Search the records for "part". Report every line where it occurs.

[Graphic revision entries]
↓↓↓
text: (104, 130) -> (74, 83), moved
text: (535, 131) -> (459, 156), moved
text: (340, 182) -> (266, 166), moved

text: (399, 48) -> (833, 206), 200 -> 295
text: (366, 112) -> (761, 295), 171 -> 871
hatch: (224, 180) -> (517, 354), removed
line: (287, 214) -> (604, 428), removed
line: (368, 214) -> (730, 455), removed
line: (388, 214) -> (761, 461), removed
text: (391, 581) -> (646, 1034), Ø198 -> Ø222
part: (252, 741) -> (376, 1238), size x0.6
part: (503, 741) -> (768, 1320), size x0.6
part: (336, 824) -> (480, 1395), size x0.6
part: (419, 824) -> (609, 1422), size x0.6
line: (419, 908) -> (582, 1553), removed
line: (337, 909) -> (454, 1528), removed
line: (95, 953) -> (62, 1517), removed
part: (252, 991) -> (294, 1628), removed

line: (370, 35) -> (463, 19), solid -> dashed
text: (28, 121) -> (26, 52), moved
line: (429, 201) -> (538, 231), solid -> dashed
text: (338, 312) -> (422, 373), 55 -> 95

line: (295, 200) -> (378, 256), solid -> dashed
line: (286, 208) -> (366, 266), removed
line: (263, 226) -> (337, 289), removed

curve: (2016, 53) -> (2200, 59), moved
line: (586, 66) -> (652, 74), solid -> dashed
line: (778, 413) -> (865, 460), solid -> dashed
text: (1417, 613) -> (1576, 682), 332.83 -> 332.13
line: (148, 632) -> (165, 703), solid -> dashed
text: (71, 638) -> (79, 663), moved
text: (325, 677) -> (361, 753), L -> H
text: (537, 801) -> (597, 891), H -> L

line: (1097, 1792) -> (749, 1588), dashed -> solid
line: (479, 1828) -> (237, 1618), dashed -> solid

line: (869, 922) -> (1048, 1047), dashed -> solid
↑↑↑
Result of this task →
part: (252, 741) -> (376, 1238), size x0.6
part: (503, 741) -> (768, 1320), size x0.6
part: (336, 824) -> (480, 1395), size x0.6
part: (419, 824) -> (609, 1422), size x0.6
part: (252, 991) -> (294, 1628), removed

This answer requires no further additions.